Try it = Please write out the lines of the data exactly, beginning with the first and ending with the line containing "left: 0; top: 0;"; leave the pictures behind.

(Front-end code edit data)
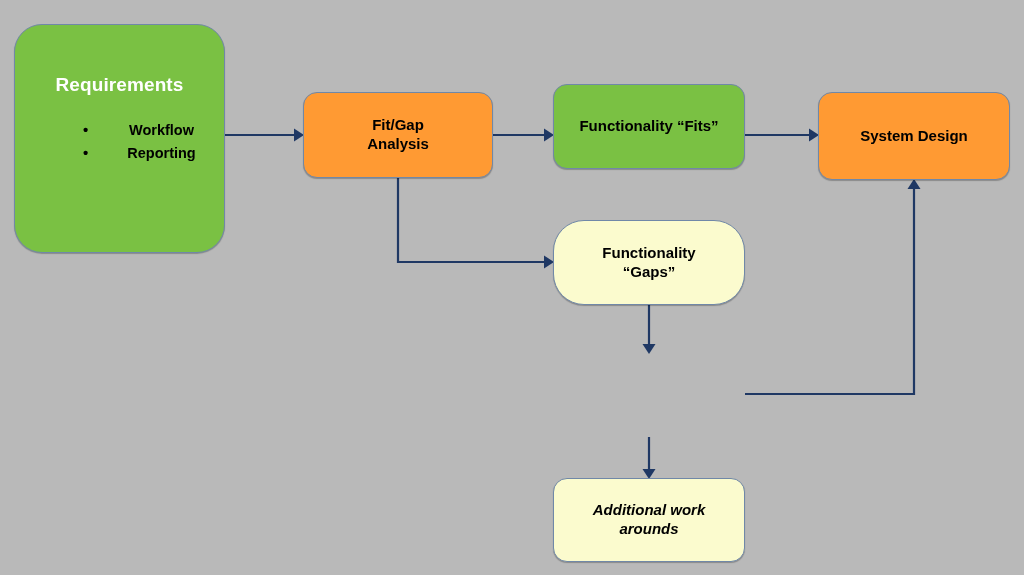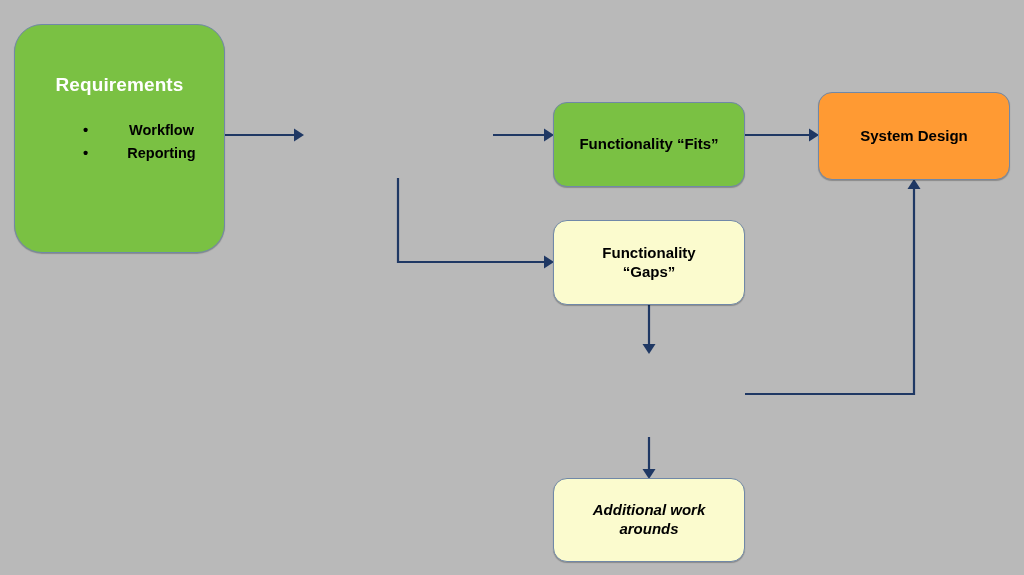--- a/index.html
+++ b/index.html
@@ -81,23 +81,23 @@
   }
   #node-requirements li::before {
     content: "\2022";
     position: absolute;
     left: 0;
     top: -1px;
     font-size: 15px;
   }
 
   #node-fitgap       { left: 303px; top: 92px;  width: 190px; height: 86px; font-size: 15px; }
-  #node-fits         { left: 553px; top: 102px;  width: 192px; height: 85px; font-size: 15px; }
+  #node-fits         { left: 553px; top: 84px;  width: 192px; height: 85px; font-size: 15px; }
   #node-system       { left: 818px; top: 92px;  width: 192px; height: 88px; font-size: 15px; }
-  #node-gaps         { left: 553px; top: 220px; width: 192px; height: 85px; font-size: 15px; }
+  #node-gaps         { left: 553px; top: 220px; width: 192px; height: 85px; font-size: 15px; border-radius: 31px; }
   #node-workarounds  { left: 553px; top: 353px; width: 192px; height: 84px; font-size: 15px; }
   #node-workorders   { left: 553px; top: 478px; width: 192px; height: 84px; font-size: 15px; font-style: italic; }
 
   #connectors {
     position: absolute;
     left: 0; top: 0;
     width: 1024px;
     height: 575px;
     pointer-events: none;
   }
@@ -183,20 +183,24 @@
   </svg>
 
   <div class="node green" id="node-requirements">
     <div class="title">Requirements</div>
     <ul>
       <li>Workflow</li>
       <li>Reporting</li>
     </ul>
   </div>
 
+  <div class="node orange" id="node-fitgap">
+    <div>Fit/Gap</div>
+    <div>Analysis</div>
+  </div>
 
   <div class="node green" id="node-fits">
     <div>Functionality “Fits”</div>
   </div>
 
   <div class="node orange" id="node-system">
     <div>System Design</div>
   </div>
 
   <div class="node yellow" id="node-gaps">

Exercise response =
--- a/index.html
+++ b/index.html
@@ -81,23 +81,23 @@
   }
   #node-requirements li::before {
     content: "\2022";
     position: absolute;
     left: 0;
     top: -1px;
     font-size: 15px;
   }
 
   #node-fitgap       { left: 303px; top: 92px;  width: 190px; height: 86px; font-size: 15px; }
-  #node-fits         { left: 553px; top: 102px;  width: 192px; height: 85px; font-size: 15px; }
+  #node-fits         { left: 553px; top: 84px;  width: 192px; height: 85px; font-size: 15px; }
   #node-system       { left: 818px; top: 92px;  width: 192px; height: 88px; font-size: 15px; }
-  #node-gaps         { left: 553px; top: 220px; width: 192px; height: 85px; font-size: 15px; }
+  #node-gaps         { left: 553px; top: 220px; width: 192px; height: 85px; font-size: 15px; border-radius: 31px; }
   #node-workarounds  { left: 553px; top: 353px; width: 192px; height: 84px; font-size: 15px; }
   #node-workorders   { left: 553px; top: 478px; width: 192px; height: 84px; font-size: 15px; font-style: italic; }
 
   #connectors {
     position: absolute;
     left: 0; top: 0;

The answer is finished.